Submitted by Qi Zhu on

Alberto Sangiovanni-Vincentelli and Janos Sztipanovits are the General Co-Chairs of DESTION 2020. Qi Zhu is the Program Co-Chair of DESTION 2020.

ABSTRACT

Cyber-Physical Systems (CPS) and Internet-of-Things (IoT) represent major technology shifts that drive convergence between engineering and information technology. The rapidly growing wave of products require automation of heterogeneous CPS design flows that crosscut several discipline-oriented design verticals grounded in physical and information sciences. The design and operation of CPS and IoT, however, face serious challenges from the fast increase of system scale and complexity, the close interaction with physical environment and human activities, the adoption of multicore and distributed architectural platforms, and the stringent and diverse requirements on performance, safety, security, fault tolerance, extensibility, and energy consumption. In addition, incorporation of Learning Enabled Components (LEC) in CPS and IoT architectures is leading to new challenges in design flows that require re-thinking the fundamentals of assurance and certification. Many key engineering processes in current CPS and IoT design practices are ad-hoc (and often manual), and have been shown to be incapable of coping with such challenges. It is thus critical to have a new set of design automation methodologies, algorithms and tools for improving the quality, scalability, reliability, and productivity of CPS and IoT design processes. Emerging research directions investigate the development of AI-based co-design tools that take advantage of machine learning and artificial intelligence technologies in design flows. The new vision is a symbiotic design automation process that fuses human ingenuity with machine intelligence.

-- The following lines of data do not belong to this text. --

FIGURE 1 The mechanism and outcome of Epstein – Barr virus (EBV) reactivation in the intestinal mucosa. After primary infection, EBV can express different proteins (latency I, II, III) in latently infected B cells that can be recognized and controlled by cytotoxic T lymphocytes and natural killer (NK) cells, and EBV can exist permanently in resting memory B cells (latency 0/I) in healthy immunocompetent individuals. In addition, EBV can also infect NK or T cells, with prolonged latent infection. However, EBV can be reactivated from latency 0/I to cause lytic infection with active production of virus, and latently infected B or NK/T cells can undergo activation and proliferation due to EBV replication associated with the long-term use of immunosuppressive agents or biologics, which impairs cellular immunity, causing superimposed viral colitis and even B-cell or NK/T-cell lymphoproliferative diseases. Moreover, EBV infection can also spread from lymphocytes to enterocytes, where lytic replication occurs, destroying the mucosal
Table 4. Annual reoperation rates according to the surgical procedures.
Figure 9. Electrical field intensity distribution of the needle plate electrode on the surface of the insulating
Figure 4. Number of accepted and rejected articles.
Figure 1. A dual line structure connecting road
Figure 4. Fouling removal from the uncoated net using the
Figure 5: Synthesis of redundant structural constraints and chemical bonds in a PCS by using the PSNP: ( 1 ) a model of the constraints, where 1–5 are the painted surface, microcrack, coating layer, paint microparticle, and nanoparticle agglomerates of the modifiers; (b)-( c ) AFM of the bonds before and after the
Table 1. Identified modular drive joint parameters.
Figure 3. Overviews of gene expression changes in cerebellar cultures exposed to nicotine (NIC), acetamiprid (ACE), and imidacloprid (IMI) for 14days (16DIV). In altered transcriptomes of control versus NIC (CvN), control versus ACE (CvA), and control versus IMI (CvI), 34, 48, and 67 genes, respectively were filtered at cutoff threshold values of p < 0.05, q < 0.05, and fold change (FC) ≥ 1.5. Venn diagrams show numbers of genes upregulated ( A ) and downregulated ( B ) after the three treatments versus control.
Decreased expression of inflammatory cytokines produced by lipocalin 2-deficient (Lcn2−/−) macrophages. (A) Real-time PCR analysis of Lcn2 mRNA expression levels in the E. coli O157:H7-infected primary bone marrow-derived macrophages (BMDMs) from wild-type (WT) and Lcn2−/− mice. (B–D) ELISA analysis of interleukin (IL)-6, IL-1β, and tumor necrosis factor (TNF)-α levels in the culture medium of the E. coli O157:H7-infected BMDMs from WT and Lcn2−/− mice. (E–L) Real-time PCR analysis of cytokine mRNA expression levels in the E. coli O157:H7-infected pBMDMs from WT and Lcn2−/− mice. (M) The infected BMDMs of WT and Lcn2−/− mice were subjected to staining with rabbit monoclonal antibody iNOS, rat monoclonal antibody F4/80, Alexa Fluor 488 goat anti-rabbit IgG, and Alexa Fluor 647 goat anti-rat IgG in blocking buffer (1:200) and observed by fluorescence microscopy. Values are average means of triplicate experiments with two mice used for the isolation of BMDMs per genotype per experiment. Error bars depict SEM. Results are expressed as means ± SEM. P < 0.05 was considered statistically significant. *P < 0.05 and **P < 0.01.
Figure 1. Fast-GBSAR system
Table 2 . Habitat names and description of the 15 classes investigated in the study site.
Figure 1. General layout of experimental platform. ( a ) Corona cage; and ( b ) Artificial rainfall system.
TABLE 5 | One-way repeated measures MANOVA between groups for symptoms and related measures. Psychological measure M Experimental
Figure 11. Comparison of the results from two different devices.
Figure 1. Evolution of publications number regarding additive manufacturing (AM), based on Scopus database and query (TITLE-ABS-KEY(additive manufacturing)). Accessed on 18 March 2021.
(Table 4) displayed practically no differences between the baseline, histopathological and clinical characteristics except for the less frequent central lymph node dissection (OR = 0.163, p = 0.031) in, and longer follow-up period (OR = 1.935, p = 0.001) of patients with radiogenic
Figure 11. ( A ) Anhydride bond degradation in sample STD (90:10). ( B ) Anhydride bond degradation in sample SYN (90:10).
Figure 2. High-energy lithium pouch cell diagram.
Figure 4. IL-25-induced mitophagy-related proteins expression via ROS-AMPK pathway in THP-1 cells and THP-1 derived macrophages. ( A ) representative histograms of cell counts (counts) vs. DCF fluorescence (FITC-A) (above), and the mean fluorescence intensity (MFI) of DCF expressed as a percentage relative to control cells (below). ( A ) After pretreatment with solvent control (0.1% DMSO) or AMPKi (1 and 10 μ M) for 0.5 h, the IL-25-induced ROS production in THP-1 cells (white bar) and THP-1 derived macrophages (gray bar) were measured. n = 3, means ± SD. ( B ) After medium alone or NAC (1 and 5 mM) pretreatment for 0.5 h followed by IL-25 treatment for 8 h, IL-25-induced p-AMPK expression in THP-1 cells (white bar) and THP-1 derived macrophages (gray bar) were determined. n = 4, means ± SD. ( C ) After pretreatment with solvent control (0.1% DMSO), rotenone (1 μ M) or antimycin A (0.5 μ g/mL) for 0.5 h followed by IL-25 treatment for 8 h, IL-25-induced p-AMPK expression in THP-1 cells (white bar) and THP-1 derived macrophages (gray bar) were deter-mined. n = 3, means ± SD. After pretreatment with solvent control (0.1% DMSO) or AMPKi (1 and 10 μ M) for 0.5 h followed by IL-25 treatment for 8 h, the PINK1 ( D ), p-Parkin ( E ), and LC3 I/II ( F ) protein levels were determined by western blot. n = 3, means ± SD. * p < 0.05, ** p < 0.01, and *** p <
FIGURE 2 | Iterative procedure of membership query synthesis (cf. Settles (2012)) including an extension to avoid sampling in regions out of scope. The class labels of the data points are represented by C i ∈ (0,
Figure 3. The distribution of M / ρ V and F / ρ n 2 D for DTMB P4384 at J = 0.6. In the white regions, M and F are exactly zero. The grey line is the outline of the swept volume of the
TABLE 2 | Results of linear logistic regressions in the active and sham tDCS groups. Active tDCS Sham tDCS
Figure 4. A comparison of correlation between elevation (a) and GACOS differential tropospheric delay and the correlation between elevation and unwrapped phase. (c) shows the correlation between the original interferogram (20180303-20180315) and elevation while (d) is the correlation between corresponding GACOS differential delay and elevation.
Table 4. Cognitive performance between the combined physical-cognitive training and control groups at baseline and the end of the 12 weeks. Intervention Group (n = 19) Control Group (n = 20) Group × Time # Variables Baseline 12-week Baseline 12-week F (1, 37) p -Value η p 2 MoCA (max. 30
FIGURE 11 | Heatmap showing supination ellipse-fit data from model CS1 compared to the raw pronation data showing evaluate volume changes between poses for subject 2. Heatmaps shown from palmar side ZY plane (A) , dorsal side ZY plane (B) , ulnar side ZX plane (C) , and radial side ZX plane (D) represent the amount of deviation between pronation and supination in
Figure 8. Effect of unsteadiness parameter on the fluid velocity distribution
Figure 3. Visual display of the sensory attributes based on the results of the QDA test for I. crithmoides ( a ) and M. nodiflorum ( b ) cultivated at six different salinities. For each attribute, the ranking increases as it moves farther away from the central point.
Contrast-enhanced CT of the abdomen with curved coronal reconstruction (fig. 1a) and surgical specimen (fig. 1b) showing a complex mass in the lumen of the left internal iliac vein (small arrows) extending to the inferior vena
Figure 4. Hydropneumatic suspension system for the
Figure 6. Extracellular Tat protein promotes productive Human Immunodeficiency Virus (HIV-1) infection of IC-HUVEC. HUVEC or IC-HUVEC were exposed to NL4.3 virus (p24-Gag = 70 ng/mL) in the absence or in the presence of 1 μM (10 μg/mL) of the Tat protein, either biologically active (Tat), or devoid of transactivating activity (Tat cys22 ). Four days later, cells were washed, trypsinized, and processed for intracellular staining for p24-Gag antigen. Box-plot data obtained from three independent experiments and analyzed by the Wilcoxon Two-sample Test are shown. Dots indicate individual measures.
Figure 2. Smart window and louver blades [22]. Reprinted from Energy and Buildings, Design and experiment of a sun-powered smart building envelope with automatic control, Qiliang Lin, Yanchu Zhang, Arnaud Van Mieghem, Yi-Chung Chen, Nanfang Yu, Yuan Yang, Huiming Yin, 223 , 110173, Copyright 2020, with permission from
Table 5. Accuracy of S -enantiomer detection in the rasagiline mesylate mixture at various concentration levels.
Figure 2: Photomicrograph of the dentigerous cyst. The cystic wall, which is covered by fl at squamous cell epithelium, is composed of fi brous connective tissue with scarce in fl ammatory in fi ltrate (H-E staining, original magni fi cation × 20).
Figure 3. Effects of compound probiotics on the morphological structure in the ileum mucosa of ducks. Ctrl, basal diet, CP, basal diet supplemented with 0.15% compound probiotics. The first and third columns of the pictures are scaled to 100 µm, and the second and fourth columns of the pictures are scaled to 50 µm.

The second DESTION workshop focuses on co-design and co-simulation tools for CPS development, formal methods that address the needs and challenges of incorporating LEC in CPS and IoT, and the application of these approaches in transportation and energy domains. The program of the workshop includes a keynote, presentations of contributed and invited papers, and demonstrations. The COVID-19 pandemic forced us to make the workshop virtual. Consequently, we will miss the stimulating in-person discussions and interactions among researchers. Even with this unique challenge, we hope to continue our path towards becoming a premier forum for researchers and engineers from academia, industry, and government to present and discuss pressing technical challenges, promising solutions, and emerging applications in design automation for CPS and IoT.